Crecí en un pequeño pueblo cafetalero, criada por mi abuela. Mis padres, según me contó, me abandonaron. Mi único recuerdo de ellos era un amuleto de filigrana de Mompox que siempre llevaba colgado al cuello.
Por eso, mi mayor anhelo siempre fue tener una familia propia, un hogar lleno de amor y risas, todo lo que yo no tuve.
Conocí a Patrick en la universidad. Era encantador, atento y parecía no importarle mis orígenes humildes.

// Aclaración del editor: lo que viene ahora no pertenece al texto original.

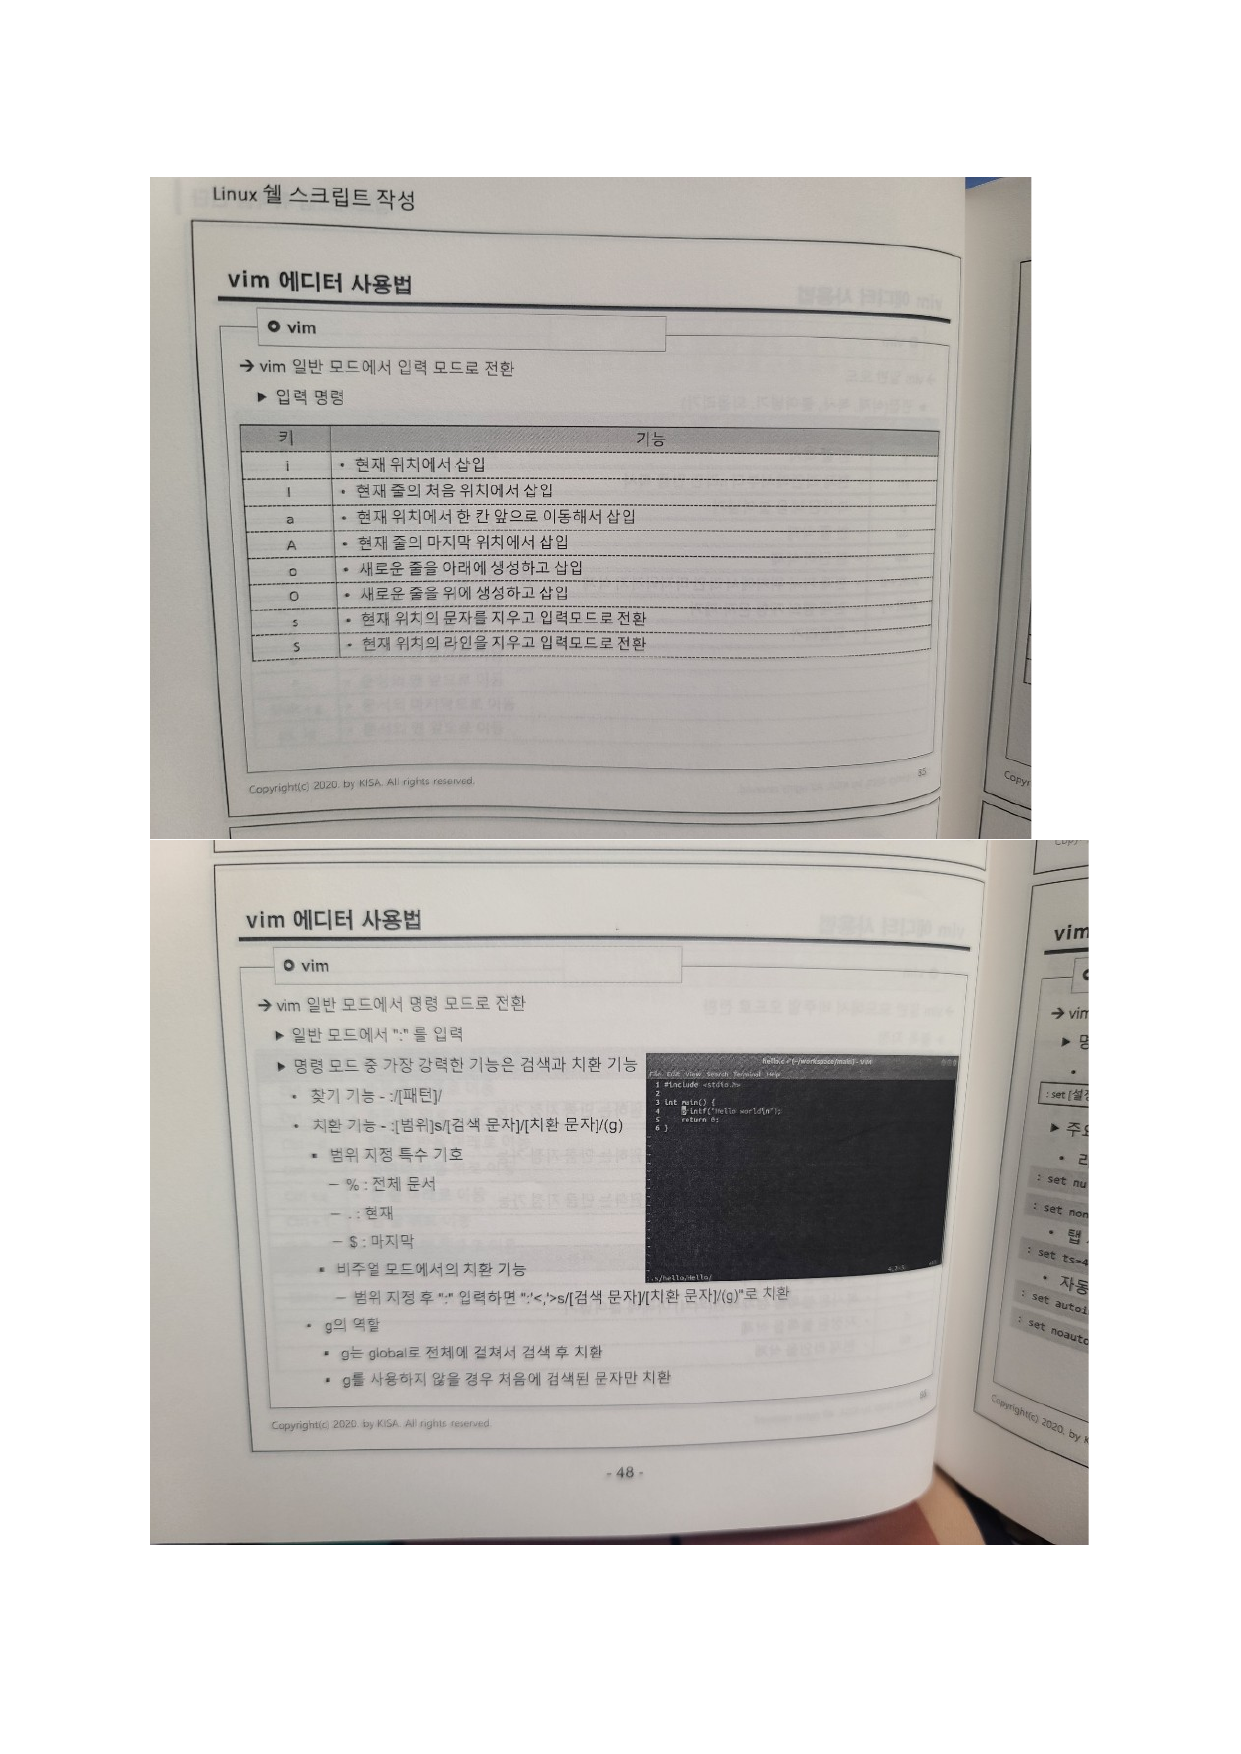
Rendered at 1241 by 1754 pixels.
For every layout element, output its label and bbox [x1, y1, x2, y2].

picture [150, 177, 1032, 839]
picture [150, 840, 1089, 1545]
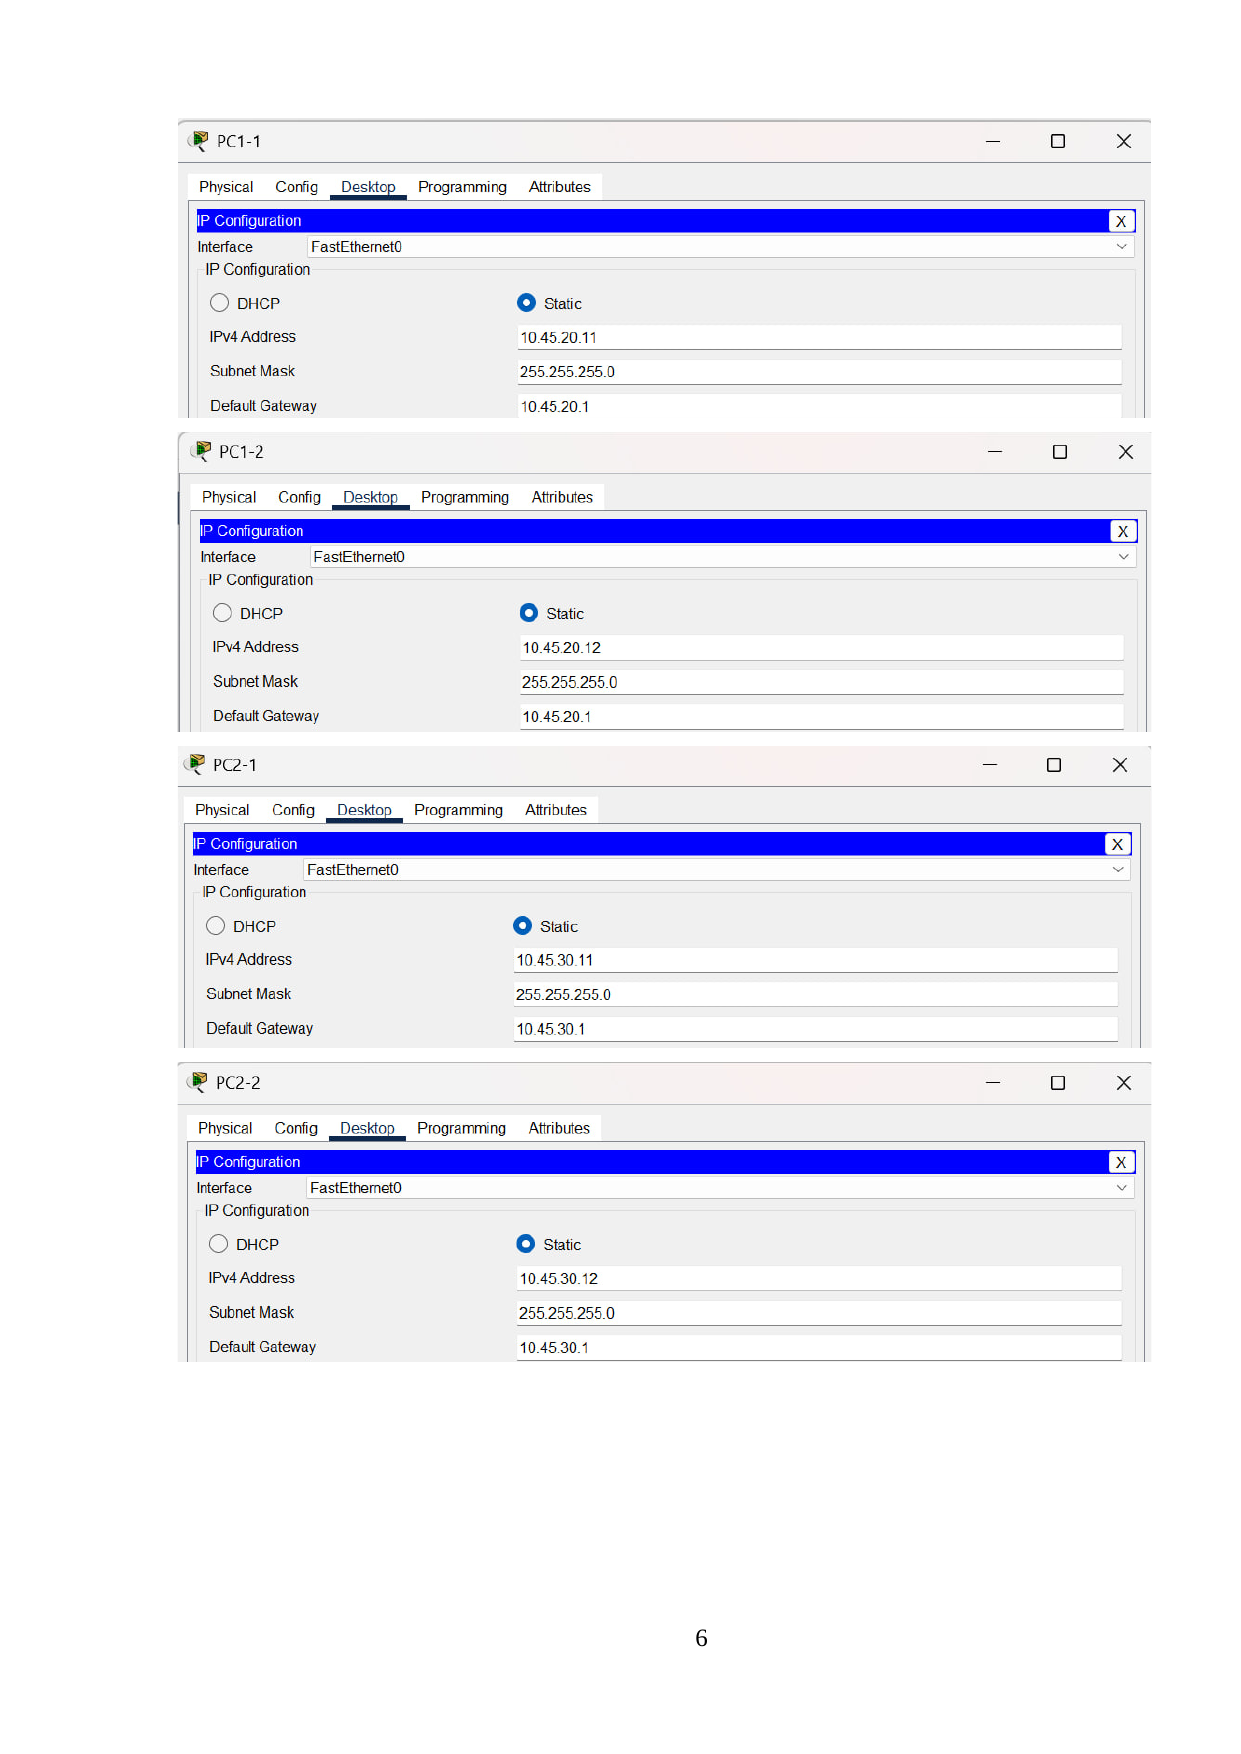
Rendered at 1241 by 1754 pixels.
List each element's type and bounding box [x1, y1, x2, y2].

picture [178, 118, 1151, 418]
picture [177, 1062, 1152, 1362]
picture [177, 432, 1152, 732]
picture [177, 746, 1152, 1048]
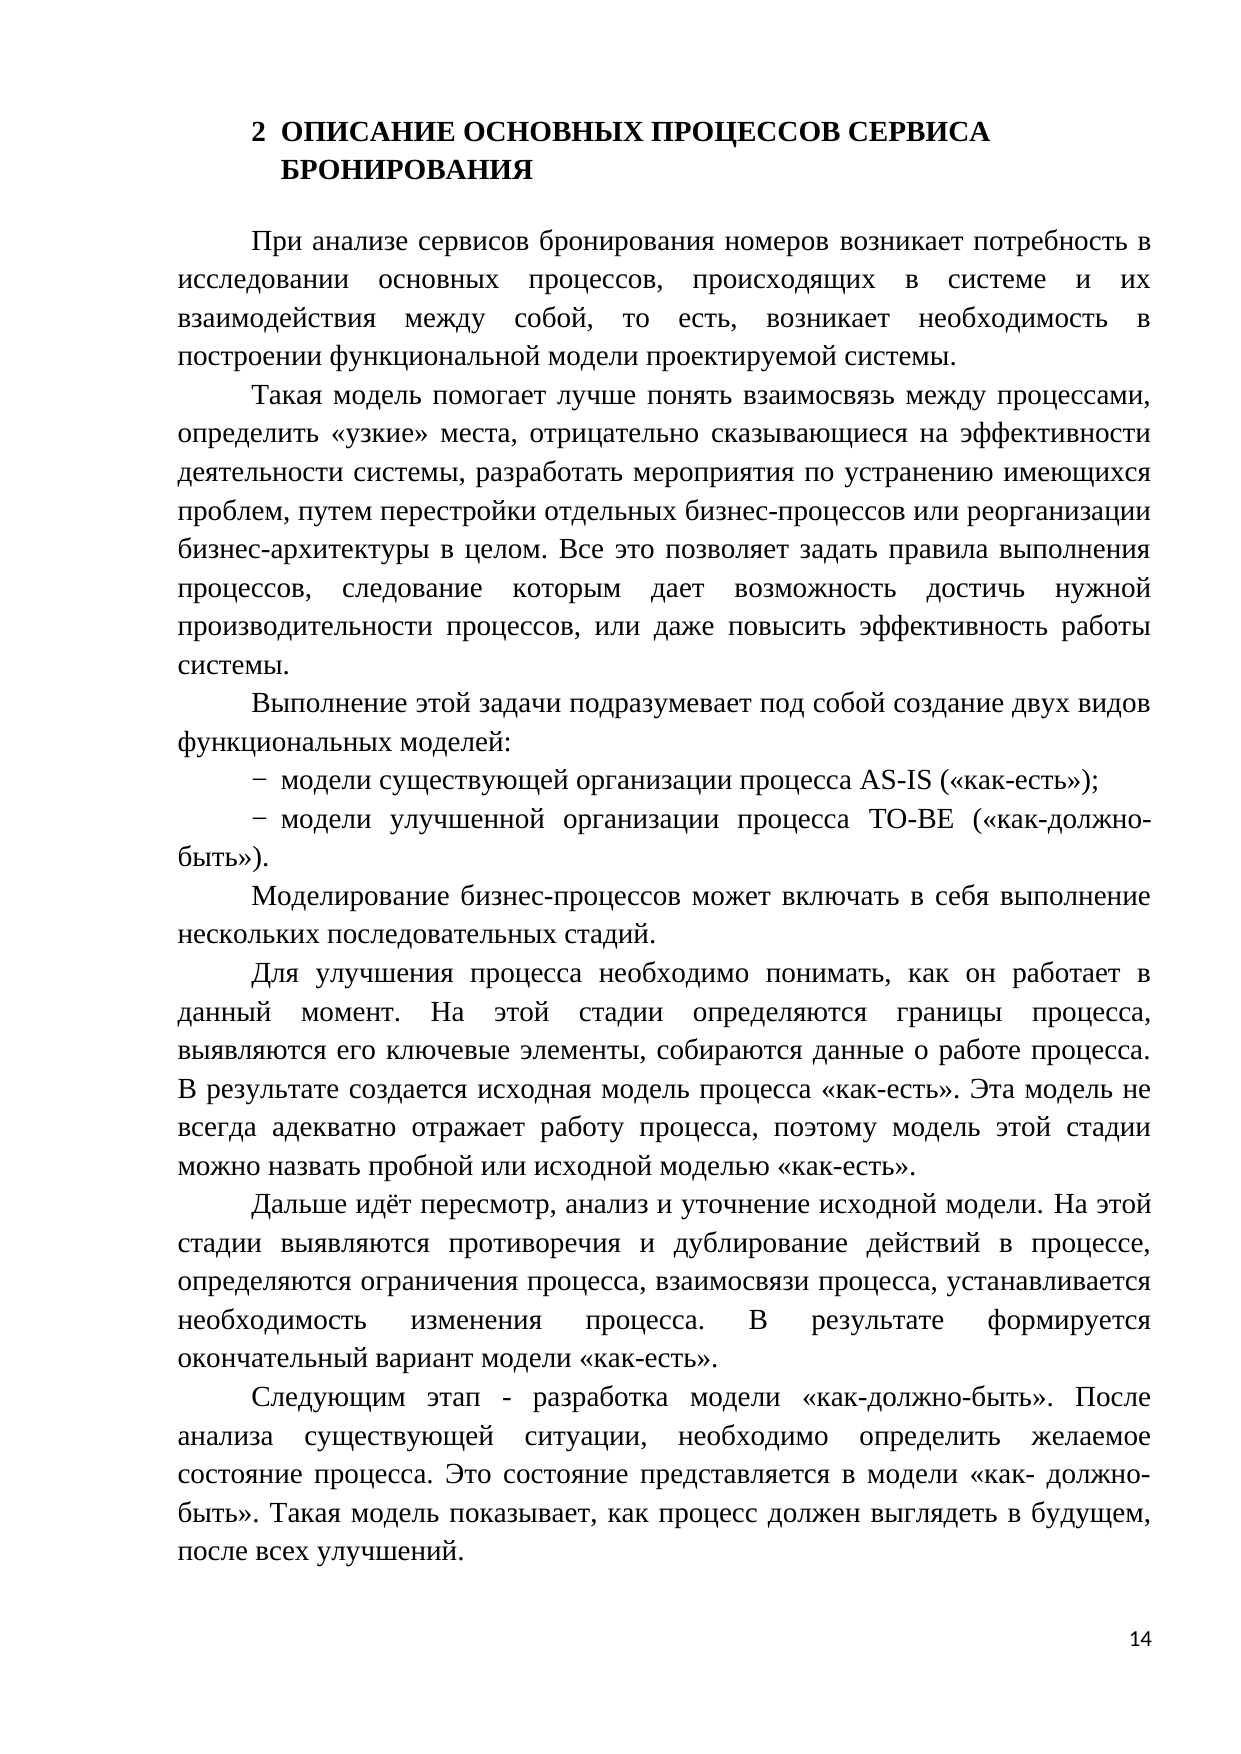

Me enamoré perdidamente. Cuando me propuso matrimonio, sentí que mi sueño se hacía realidad.
Pero la realidad fue una pesadilla.
Desde el primer día, su madre me trató como a una sirvienta. Limpiar, cocinar, lavar, todo recaía sobre mí.
"Es tu deber como esposa", decía.
Al principio, Patrick intentaba defenderme.
"Mamá, por favor, Luciana está cansada, trabajó todo el día".
Pero su defensa siempre terminaba con un suspiro y una rendición. Su madre solo tenía que toser un poco o llevarse una mano al pecho para que él cediera.
"Mi madre tiene una salud frágil, Luciana. Sé comprensiva, por favor. Hazlo por mí".
Y yo lo hacía. Por él. Por nuestro matrimonio. Por la familia que tanto deseaba.
Luego empezó la presión por los hijos. Cada mes, la misma pregunta de mi suegra.
"¿Y bien? ¿Ya hay noticias?".
Cada mes, mi respuesta negativa era recibida con un bufido de desdén.
"Tanta juventud y no sirves para nada. Un árbol seco".
La humillación era constante, un veneno lento que me consumía día a día. Patrick, en lugar de apoyarme, se unió al coro.
"Quizás deberías ver a otro médico, Luciana. Quizás el problema eres tú".
Él sabía la verdad. Yo se la había ocultado, pero él conocía su propio cuerpo. Sin embargo, era más fácil culparme a mí.
Yo era la esposa humilde, la huérfana. La culpable perfecta.